Les souvenirs de voyage, c'est essentiel, et les manger, c'est s'en nourrir, non?

Anonyme a dit…

D'ordinaire les souvenirs sont fugaces, capricieux : si certains voulaient bien entendre mon appel je leur ferais bien une grande bouffe souvenir... mais je crois qu'ils font tout à l'envers et qu'ils viennent plutôt quand on ne les attend pas, alors je ne les attendrai pas, sauf au tournant quand ils pointeront le bout de leur nez - avec des crêpes ça devrait marcher... !!!

Anonyme a dit…

Quand m'enmènes tu là bas déguster ce petit plat de porc cuit 2 fois ?

patoumi a dit…

Gracianne, ma maman aussi fait du porc comme ça! et je suis très maniaque quand au fait de manger dans des assiettes chaudes!!!
Sinon, tu me rends impatiente de pouvoir m'offrir quelques billets d'avion...

Anonyme a dit…

I did, really!! (enjoy, I mean...)
Une superbe recette, et le voyage... A chaque fois, deux mots de toi et je suis transportée. A la pause entre midi et une heure, ça fait du bieeeeennnnn....
Le voilà, le secret de la télétransportation, ma Gracianne, une plume magique comme la tienne! :-) Est-ce que je te l'ai déjà dit, ça? Je le pense à chaque fois que je viens par ici...
Bises

Anonyme a dit…

Je me sens encore bercée par le fleuve...

Mimine a dit…

Si jamais tu devais y retourner, je m'incruste au voyage, tu en parles si bien, je suis sure que tu serai aussi parfaite comme guide.

Elvira a dit…

C'est toujours un bonheur de te lire, chère Gracianne... :-)
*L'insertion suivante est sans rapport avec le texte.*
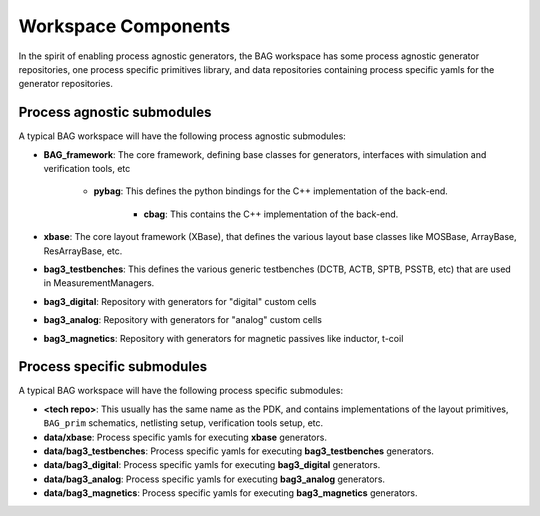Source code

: Workspace Components
====================

In the spirit of enabling process agnostic generators, the BAG workspace has some process
agnostic generator repositories, one process specific primitives library, and data repositories
containing process specific yamls for the generator repositories.

Process agnostic submodules
---------------------------

A typical BAG workspace will have the following process agnostic submodules:

* **BAG_framework**: The core framework, defining base classes for generators, interfaces with
  simulation and verification tools, etc

    * **pybag**: This defines the python bindings for the C++ implementation of the back-end.

        * **cbag**: This contains the C++ implementation of the back-end.

* **xbase**: The core layout framework (XBase), that defines the various layout base classes like
  MOSBase, ArrayBase, ResArrayBase, etc.

* **bag3_testbenches**: This defines the various generic testbenches (DCTB, ACTB, SPTB, PSSTB,
  etc) that are used in MeasurementManagers.

* **bag3_digital**: Repository with generators for "digital" custom cells

* **bag3_analog**: Repository with generators for "analog" custom cells

* **bag3_magnetics**: Repository with generators for magnetic passives like inductor, t-coil

Process specific submodules
---------------------------

A typical BAG workspace will have the following process specific submodules:

* **<tech repo>**: This usually has the same name as the PDK, and contains implementations of the
  layout primitives, ``BAG_prim`` schematics, netlisting setup, verification tools setup, etc.

* **data/xbase**: Process specific yamls for executing **xbase** generators.

* **data/bag3_testbenches**: Process specific yamls for executing **bag3_testbenches** generators.

* **data/bag3_digital**: Process specific yamls for executing **bag3_digital** generators.

* **data/bag3_analog**: Process specific yamls for executing **bag3_analog** generators.

* **data/bag3_magnetics**: Process specific yamls for executing **bag3_magnetics** generators.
Le porc cuit deux fois, j'ai la recette dans mon bouquin "tout au wok", et je me proposais de la tester. Tu m'y pousses encore plus. Dis-moi, la viande, tu la conseilles plutôt grasse ou moyennement...? Merci.

Gracianne a dit…

Oui Elvira, il faut du gras. La poitrine de porc va bien, tu la fais bouillir avec la couenne et tu l'enlèves avant de la couper en tranches fines. Sinon de l'échine bien entrelardée, ou du travers sans les os. Le principe c'est que le gras devienne transparent en cuisant.

Anonyme a dit…

"Manger mes souvenirs" ... j'adore cette expression tellement juste ! Tu m'as fait retourner en Chine quelques instants ; moi aussi je me souviens d'un splendide petit-déjeuner de dim sum ! Et cette atmosphère, faite de merveilleux, de sordide aussi parfois, tellement particulière ... merci !

Hélène (Cannes) a dit…

De bien jolis souvenirs... ne les mange pas tous, laisses-en un peu pour nous les raconter plus tard ! ;o)
Grosses bises
Hélène

Claude-Olivier Marti a dit…

Merci pour ce voyage! C'est beau les souvenirs...et ta photo est divine, tout comme ta recette, bravo

Amitiés
Claude

Anonyme a dit…

Comme tu nous fais voyager! On s'y croirait... C'est beau, fantastique! Merci beaucoup!

Anonyme a dit…

On s'y croirait....j'ai parfois l'impression que tu vis à côté de nous mais au ralenti, tu captes toujours tellement de détails, on dirait que tu parviens à faire régulièrement des arrêts sur image pour profiter de tout ce qui t'entoure. Merci de nous en faire profiter....

Anonyme a dit…

C'est bien agréable de faire un petit voyage après une journée de dur labeur. C'est super reposant!!
De plus, la recette qui va avec est bien tentante

Anonyme a dit…

Je ne peux pas l'expliquer et je ne veux pas l'expliquer mais l'expression "manger ses souvenirs" me fait venir les larmes aux yeux. Il y a tant d'émotion et tant de souvenirs associés à cette expression.
Merci Gracianne pour ce magnifique texte.